Task details:
What is the number of lines in these entries that include "Left"? Write that number and no other text.

Excerpts from a dataset:
........

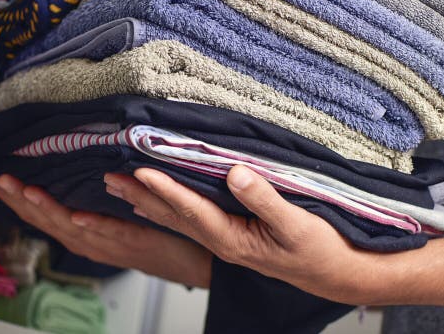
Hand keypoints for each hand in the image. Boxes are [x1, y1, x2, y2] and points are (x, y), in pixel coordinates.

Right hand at [0, 171, 211, 287]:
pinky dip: (92, 225)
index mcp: (84, 235)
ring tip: (25, 190)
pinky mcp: (136, 241)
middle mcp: (91, 242)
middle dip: (19, 200)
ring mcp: (111, 244)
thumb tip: (82, 171)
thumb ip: (97, 201)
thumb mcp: (115, 217)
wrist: (186, 260)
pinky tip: (76, 216)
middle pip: (48, 221)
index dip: (16, 199)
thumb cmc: (151, 235)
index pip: (43, 216)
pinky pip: (111, 233)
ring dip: (47, 208)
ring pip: (72, 227)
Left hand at [105, 166, 392, 303]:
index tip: (141, 170)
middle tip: (109, 177)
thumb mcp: (295, 224)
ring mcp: (227, 241)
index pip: (192, 211)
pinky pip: (192, 221)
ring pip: (179, 220)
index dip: (166, 190)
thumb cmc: (319, 250)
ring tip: (121, 188)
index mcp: (234, 239)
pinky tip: (159, 204)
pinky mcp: (235, 236)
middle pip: (174, 217)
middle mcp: (223, 242)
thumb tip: (235, 173)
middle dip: (141, 196)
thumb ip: (264, 199)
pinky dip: (170, 208)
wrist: (334, 274)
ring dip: (149, 202)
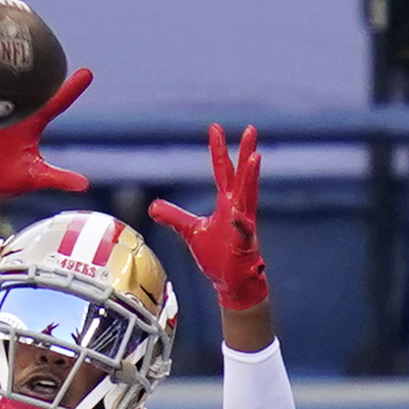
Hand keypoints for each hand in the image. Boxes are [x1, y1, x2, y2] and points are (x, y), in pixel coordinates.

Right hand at [0, 67, 92, 209]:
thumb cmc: (5, 181)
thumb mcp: (33, 179)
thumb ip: (58, 179)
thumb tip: (84, 185)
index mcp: (33, 124)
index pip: (57, 103)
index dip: (71, 89)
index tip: (88, 73)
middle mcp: (16, 114)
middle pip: (31, 89)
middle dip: (38, 74)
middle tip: (46, 58)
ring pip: (4, 89)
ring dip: (8, 78)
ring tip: (16, 63)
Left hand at [149, 123, 267, 311]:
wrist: (231, 280)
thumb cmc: (216, 254)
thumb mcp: (190, 231)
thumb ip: (173, 216)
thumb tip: (154, 205)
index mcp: (226, 203)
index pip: (222, 171)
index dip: (218, 150)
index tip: (215, 128)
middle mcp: (238, 208)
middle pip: (242, 176)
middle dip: (246, 152)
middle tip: (250, 129)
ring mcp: (244, 224)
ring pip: (250, 196)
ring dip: (252, 177)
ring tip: (255, 157)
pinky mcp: (244, 244)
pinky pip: (243, 231)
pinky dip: (241, 223)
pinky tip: (237, 214)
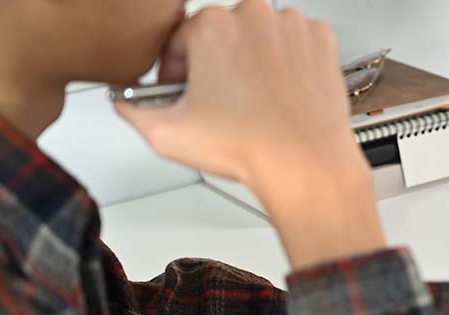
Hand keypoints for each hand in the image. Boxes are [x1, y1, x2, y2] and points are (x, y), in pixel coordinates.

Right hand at [117, 1, 382, 268]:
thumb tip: (127, 102)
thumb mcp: (166, 134)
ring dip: (254, 60)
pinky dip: (289, 62)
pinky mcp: (321, 40)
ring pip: (260, 36)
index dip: (178, 70)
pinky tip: (283, 92)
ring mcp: (291, 26)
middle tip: (223, 101)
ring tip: (256, 100)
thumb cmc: (249, 147)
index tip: (186, 89)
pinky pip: (296, 43)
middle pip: (223, 34)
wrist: (306, 163)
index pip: (180, 40)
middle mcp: (253, 15)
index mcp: (211, 26)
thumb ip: (133, 109)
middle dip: (218, 63)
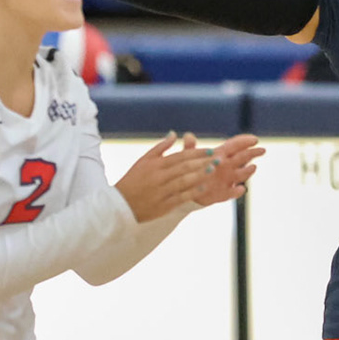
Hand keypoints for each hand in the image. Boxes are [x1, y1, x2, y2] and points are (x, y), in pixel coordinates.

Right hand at [113, 132, 261, 221]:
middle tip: (218, 158)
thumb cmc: (132, 181)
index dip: (196, 153)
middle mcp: (159, 177)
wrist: (120, 206)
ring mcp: (162, 192)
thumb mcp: (143, 161)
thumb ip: (160, 148)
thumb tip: (174, 134)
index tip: (210, 151)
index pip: (180, 156)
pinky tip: (204, 187)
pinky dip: (193, 192)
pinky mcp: (163, 206)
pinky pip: (181, 197)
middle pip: (184, 167)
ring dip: (200, 175)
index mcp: (155, 165)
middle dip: (202, 162)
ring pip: (184, 181)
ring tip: (213, 170)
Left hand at [188, 132, 262, 206]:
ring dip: (247, 171)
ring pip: (241, 174)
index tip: (254, 139)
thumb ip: (189, 148)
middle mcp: (226, 167)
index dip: (245, 141)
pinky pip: (231, 193)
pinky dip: (237, 191)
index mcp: (219, 155)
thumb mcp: (186, 158)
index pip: (234, 146)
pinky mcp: (222, 194)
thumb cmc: (187, 171)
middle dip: (253, 153)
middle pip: (242, 158)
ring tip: (253, 167)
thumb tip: (188, 136)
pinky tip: (240, 189)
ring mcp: (226, 180)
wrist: (184, 191)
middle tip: (262, 150)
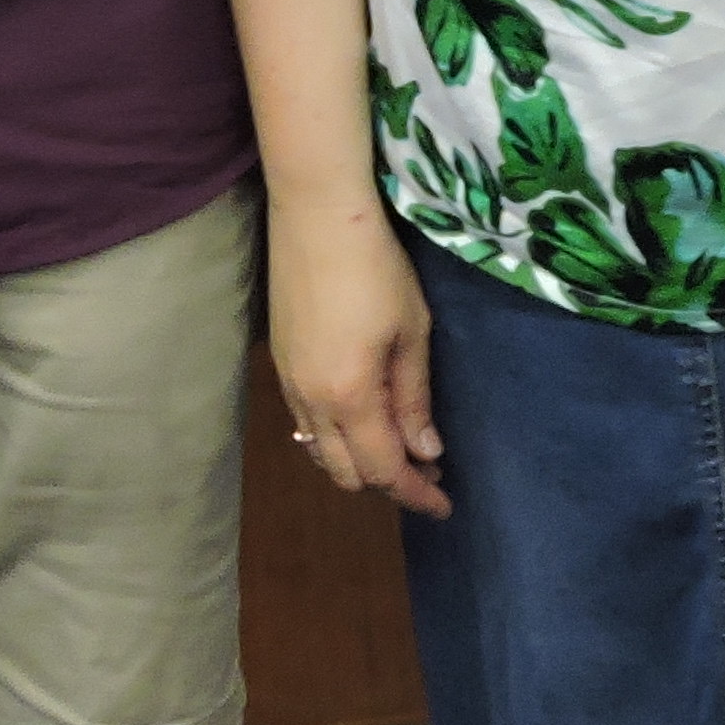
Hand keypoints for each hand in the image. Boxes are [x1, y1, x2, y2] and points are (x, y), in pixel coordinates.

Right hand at [265, 190, 446, 516]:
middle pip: (345, 471)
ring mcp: (288, 384)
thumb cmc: (377, 270)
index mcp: (348, 398)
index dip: (415, 493)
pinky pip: (304, 424)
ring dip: (358, 461)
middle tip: (429, 472)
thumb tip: (426, 452)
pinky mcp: (280, 363)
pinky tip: (360, 422)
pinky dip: (334, 438)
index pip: (383, 469)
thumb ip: (414, 398)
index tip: (445, 506)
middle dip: (388, 481)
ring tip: (400, 449)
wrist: (316, 219)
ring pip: (320, 451)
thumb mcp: (412, 333)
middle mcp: (310, 402)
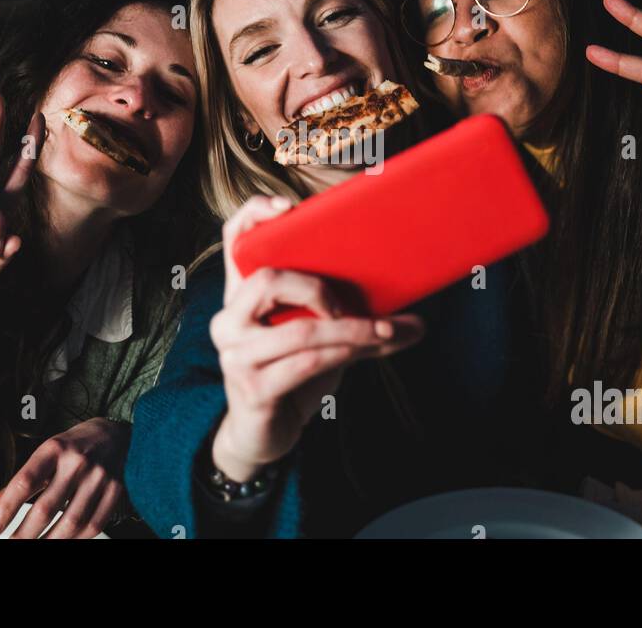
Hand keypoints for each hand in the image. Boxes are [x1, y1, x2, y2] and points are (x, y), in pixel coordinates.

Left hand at [0, 418, 130, 538]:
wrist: (118, 435)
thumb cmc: (77, 446)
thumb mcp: (46, 454)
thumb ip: (22, 479)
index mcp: (55, 448)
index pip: (25, 482)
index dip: (6, 509)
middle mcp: (77, 462)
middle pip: (47, 508)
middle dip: (24, 534)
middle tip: (12, 544)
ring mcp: (99, 477)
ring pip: (71, 522)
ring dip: (50, 541)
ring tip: (36, 546)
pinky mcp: (115, 491)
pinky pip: (93, 525)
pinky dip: (75, 539)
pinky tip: (62, 541)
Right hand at [209, 196, 424, 481]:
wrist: (263, 435)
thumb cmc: (291, 375)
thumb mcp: (312, 336)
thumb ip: (339, 314)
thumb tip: (412, 307)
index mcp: (240, 296)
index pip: (233, 240)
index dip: (254, 215)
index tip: (288, 206)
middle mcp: (229, 320)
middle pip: (267, 280)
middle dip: (319, 287)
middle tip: (351, 304)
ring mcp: (236, 356)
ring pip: (301, 329)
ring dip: (354, 329)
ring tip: (389, 330)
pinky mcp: (253, 388)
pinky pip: (308, 363)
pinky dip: (349, 353)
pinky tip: (375, 348)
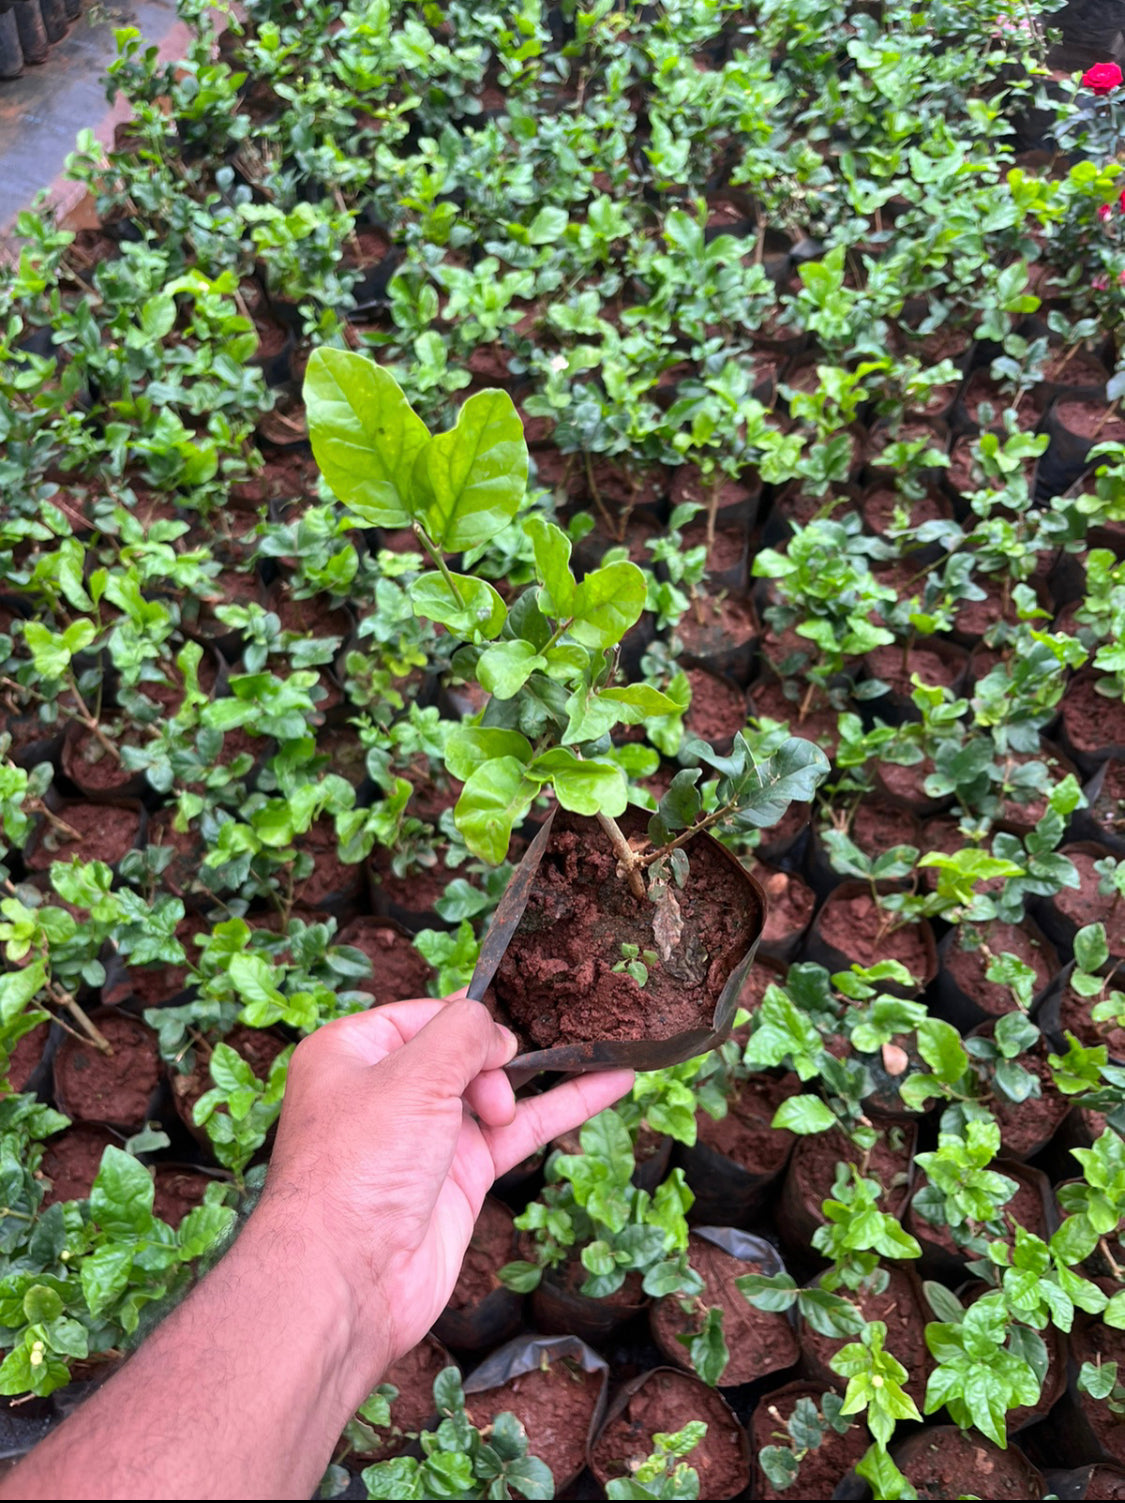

........

Written response:
4